> [Opdrachten]:
1. Hoeveel cultuurcentra heeft Kunstenpunt volgens de tekst over beeldende kunst in cultuurcentra in 2015 via diepte-interviews bevraagd?
2. Geef een stuk uit de tekst over beeldende kunst in cultuurcentra woordelijk weer. Begin bij de woorden "In 2015 bevroeg" en stop na "van het cultuurcentrum.".

> [Tekstfragment]:

------------------------------------

Kunst in de Nevelstad. Survey naar de beeldendekunstwerking van cultuurcentra (2015)

Uit de cijferanalyses elders in dit dossier leren we dat de rol van cultuurcentra bij de spreiding van beeldende kunst veel beperkter is dan bij muziek en de podiumkunsten. Dat is enerzijds historisch zo gegroeid, terwijl er zich anderzijds in vele steden en gemeenten een interessante dynamiek voordoet. De interesse in het beeldendekunstveld voor het lokale neemt toe, en er is een stijgend aantal cultuurcentra dat initiatieven neemt op het vlak van actuele beeldende kunst. Via een schriftelijke bevraging en een aantal diepte-interviews zoomt Kunstenpunt verder in op de plek van beeldende kunst bij cultuurcentra. Ook al zijn de mogelijkheden op het vlak van personeelsinzet en werkingsmiddelen doorgaans erg beperkt, toch peilen we een toenemende interesse en een diversiteit aan strategieën om met beeldende kunst aan de slag te gaan.

Diepte-interviews

In 2015 bevroeg Kunstenpunt dertien cultuurcentra met een regelmatige beeldendekunstwerking (twee tot zes tentoonstellingen per jaar, die worden geïnitieerd door het cultuurcentrum zelf) via diepte-interviews over hun programma, personeel, budget, beschikbare ruimte, relatie met andere organisaties en publiek. De gesprekken vonden plaats met zowel directeurs als andere medewerkers van het cultuurcentrum.   

Het tentoonstellingsaanbod

  • Cultuurcentra met een uitgebouwde beeldendekunstwerking bieden een platform aan (jonge) professionele kunstenaars die een professioneel podium verdienen, maar die soms net onder de radar van de kunsthallen blijven. In die zin werken cultuurcentra complementair aan andere organisaties in de sector.
  • De ‘gevestigdere namen’ komen ook aan bod. Cultuurcentra kunnen een andere, op het lokale geënte invalshoek geven, die minder evident is in het museum- en kunsthalcircuit. Werken in een lokale context kan zeker een meerwaarde betekenen voor kunstenaars.
  • De aanleiding voor een deel van de tentoonstellingen is de organisatie van een wedstrijd. Deze wedstrijden hebben een bovenlokale uitstraling en trekken een deelnemersveld aan over heel Vlaanderen en Brussel.

------------------------------------

> [Opgeslagen gegevens]:
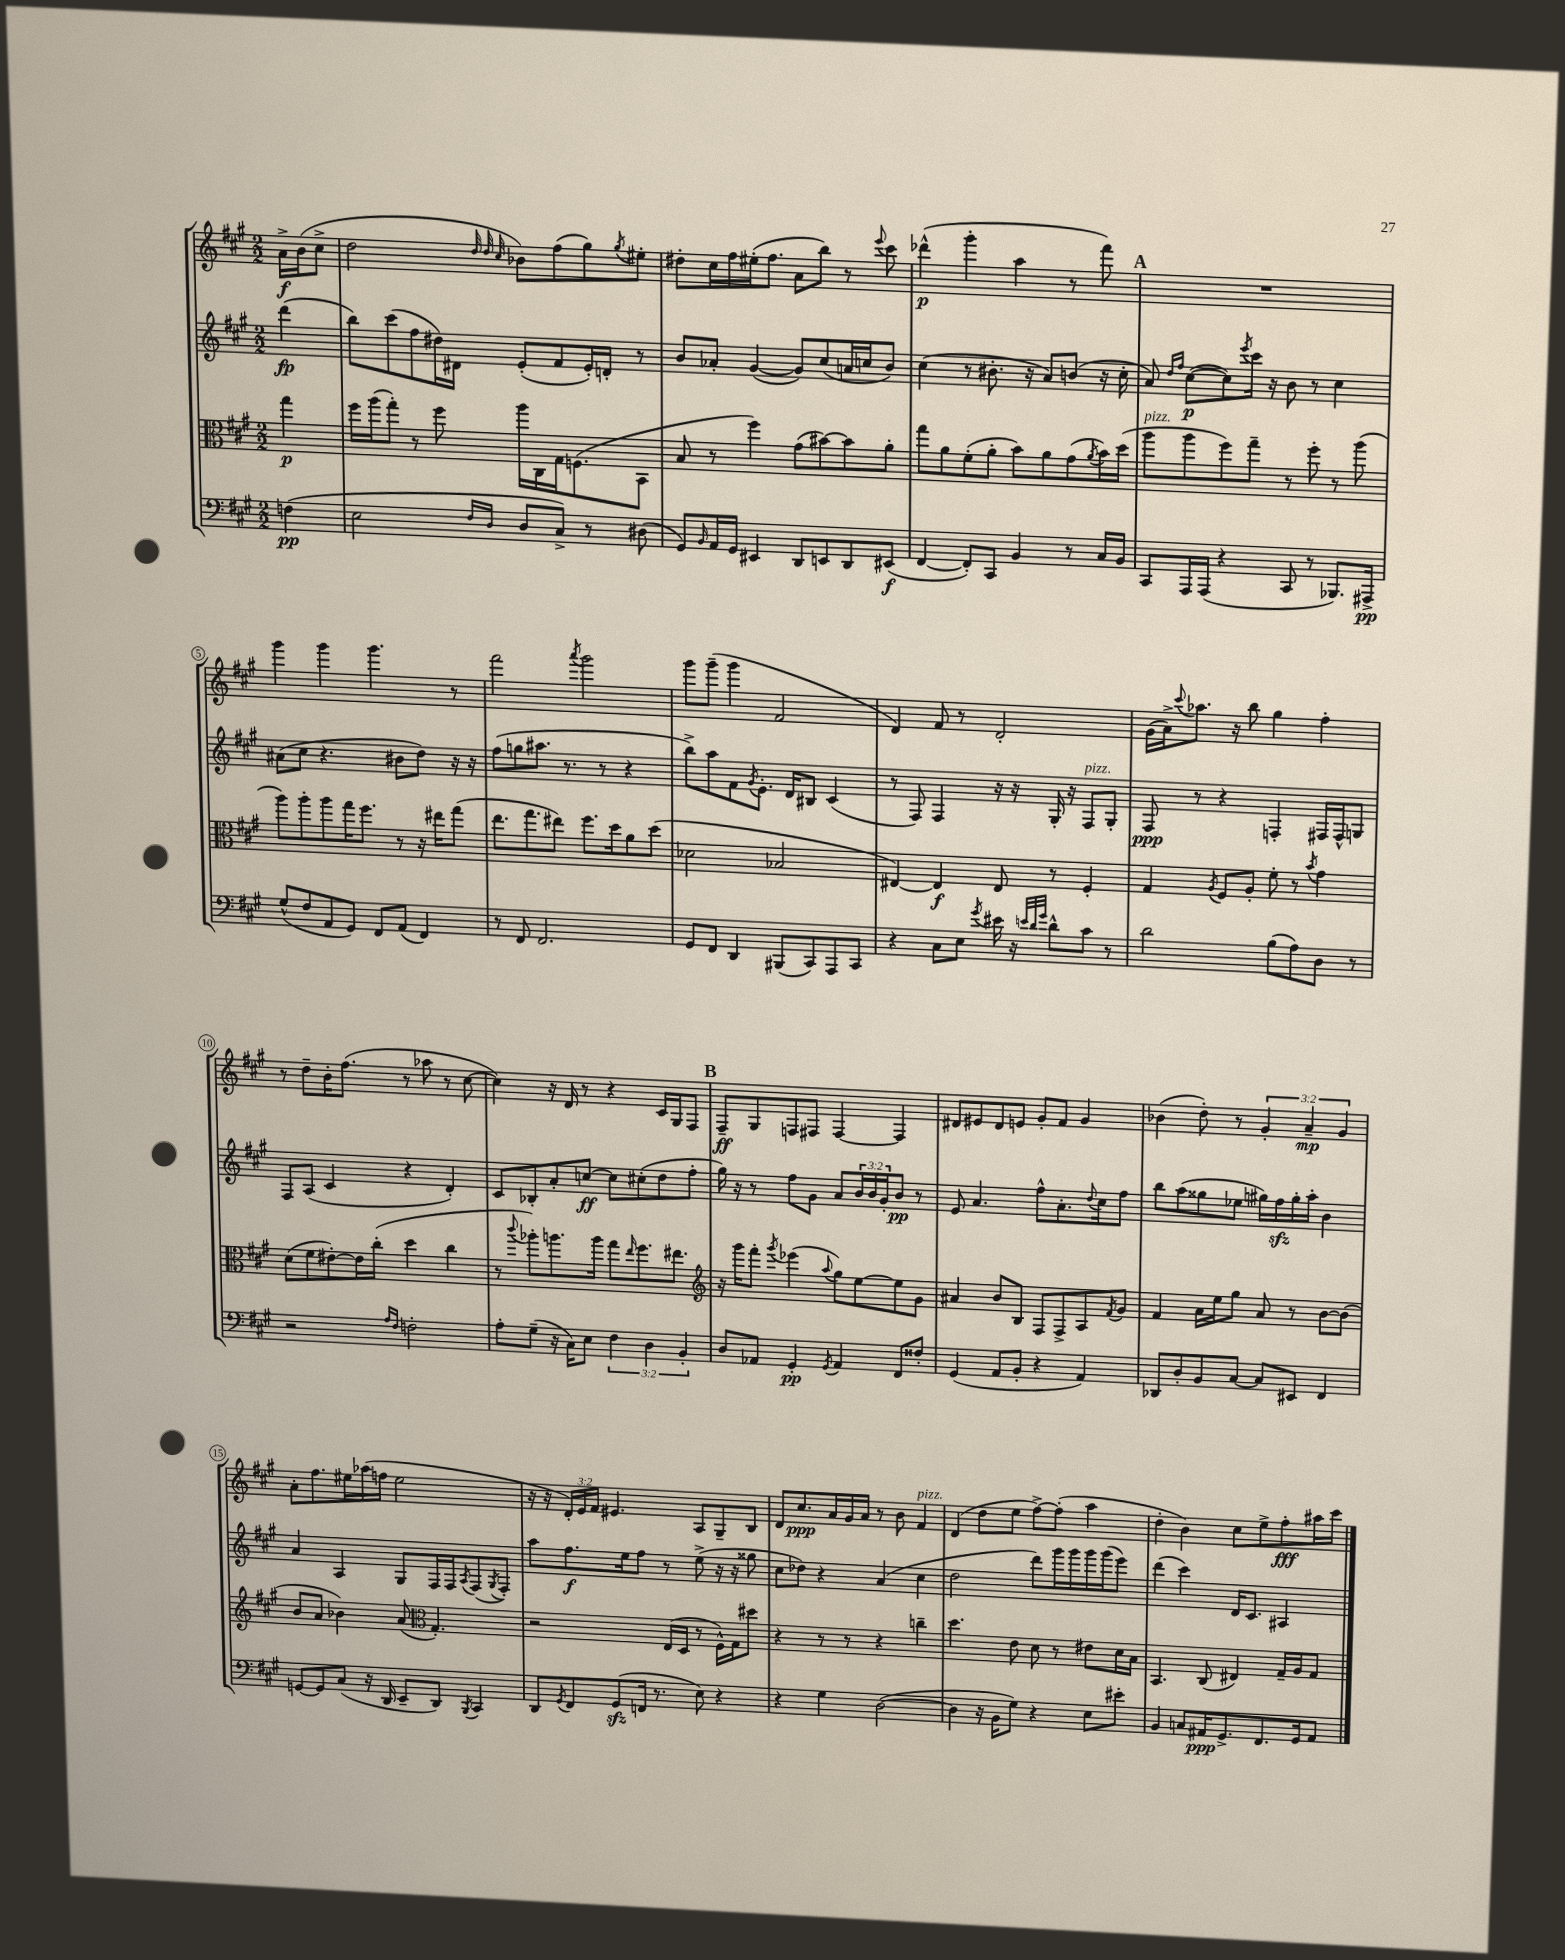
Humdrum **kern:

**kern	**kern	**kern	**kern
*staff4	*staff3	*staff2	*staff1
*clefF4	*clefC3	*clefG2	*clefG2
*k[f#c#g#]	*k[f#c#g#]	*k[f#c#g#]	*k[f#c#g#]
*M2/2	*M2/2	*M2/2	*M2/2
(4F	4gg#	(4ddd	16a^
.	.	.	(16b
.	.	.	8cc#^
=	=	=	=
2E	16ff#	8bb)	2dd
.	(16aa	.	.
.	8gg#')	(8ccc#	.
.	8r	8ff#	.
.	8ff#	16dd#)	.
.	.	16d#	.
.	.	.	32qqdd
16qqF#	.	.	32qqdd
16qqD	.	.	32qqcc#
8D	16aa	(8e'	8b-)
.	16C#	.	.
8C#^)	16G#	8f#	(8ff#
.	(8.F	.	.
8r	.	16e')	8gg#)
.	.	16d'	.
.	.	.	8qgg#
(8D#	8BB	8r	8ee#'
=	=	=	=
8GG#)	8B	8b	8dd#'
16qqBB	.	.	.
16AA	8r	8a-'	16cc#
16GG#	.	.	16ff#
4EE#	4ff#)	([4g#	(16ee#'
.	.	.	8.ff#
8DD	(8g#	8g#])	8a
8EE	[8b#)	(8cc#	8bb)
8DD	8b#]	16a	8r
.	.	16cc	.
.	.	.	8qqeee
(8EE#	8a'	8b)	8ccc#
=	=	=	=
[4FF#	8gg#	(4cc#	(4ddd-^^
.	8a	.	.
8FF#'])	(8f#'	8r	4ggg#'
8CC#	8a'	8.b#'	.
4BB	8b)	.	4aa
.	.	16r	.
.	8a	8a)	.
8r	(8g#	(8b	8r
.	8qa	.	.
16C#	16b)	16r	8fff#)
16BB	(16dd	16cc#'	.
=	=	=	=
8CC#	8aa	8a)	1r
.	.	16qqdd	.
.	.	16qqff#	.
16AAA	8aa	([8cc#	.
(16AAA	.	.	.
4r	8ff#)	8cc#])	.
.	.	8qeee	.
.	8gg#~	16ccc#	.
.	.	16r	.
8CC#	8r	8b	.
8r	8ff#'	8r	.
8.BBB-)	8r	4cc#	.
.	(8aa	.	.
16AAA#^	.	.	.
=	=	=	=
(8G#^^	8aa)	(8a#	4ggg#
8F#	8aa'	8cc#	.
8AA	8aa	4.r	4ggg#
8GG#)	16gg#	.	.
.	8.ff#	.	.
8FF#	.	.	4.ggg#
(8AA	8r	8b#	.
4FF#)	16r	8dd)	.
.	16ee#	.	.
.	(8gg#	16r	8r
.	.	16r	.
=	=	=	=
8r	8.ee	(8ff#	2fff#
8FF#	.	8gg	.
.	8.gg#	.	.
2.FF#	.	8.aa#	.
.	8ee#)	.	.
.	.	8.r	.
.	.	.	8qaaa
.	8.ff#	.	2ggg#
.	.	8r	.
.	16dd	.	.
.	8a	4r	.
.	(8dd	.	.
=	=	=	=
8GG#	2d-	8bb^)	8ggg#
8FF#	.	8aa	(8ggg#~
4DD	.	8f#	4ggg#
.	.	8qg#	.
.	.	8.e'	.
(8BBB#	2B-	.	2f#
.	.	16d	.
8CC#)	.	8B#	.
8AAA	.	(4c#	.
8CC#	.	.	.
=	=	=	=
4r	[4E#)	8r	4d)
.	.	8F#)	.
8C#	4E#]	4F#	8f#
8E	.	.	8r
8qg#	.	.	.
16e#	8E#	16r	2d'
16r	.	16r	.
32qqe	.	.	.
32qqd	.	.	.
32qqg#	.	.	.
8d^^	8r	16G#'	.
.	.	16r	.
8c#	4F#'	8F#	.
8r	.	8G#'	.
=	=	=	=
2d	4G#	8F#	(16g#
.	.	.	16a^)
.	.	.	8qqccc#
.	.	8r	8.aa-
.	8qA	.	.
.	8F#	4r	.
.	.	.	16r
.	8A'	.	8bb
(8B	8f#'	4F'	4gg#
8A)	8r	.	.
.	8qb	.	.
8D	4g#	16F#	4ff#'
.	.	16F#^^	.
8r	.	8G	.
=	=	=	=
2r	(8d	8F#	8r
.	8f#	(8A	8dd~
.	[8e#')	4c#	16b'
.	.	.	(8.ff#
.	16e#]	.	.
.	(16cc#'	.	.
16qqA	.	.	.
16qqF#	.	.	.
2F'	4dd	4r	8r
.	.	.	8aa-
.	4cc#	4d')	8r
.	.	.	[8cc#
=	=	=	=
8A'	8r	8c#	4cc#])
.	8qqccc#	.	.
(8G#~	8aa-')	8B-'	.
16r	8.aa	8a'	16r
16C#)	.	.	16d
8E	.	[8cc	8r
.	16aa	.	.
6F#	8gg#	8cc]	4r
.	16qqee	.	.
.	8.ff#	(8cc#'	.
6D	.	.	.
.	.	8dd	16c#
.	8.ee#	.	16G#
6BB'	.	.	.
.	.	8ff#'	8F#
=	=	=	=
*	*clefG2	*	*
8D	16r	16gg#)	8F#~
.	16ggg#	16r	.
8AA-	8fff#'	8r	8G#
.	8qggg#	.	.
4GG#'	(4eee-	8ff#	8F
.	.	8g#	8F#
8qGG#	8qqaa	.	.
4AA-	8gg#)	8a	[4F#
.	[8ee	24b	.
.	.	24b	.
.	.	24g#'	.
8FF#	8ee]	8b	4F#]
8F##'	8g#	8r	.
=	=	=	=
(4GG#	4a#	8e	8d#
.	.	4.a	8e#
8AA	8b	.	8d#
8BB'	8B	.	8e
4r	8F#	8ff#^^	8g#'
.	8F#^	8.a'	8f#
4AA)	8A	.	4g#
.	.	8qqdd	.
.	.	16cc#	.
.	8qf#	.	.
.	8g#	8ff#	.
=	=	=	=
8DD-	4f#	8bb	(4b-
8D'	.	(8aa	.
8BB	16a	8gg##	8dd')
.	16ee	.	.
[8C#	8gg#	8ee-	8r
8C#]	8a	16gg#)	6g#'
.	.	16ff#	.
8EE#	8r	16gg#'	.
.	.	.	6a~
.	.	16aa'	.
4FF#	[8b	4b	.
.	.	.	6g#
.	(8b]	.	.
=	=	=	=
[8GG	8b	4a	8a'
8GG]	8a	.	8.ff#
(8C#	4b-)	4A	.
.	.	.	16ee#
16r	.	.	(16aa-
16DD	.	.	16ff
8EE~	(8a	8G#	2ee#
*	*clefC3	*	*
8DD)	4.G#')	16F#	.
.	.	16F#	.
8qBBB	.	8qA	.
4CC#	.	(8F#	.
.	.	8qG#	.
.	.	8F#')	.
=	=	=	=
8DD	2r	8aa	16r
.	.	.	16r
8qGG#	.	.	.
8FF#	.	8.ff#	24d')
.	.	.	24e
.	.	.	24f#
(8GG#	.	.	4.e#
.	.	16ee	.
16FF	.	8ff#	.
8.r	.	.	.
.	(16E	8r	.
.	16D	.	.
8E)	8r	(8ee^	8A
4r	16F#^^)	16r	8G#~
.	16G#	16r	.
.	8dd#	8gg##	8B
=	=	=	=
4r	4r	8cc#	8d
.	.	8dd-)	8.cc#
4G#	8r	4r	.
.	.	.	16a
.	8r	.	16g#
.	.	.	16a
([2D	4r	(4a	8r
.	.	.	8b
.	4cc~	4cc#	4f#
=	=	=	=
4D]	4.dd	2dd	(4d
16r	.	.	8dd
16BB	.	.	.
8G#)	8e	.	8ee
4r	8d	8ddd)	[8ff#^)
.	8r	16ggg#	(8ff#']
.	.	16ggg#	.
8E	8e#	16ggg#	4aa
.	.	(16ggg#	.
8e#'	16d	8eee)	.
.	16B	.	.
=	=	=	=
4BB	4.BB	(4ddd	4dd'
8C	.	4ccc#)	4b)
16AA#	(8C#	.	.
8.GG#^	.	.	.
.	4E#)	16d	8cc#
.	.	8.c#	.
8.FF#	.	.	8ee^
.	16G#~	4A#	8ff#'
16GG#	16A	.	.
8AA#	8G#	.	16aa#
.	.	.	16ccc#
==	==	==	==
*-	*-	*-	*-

------------------------------------

> [Antwoorden]:
1. Dertien cultuurcentra.

2.
In 2015 bevroeg Kunstenpunt dertien cultuurcentra met een regelmatige beeldendekunstwerking (twee tot zes tentoonstellingen per jaar, die worden geïnitieerd door het cultuurcentrum zelf) via diepte-interviews over hun programma, personeel, budget, beschikbare ruimte, relatie met andere organisaties en publiek. De gesprekken vonden plaats met zowel directeurs als andere medewerkers van het cultuurcentrum.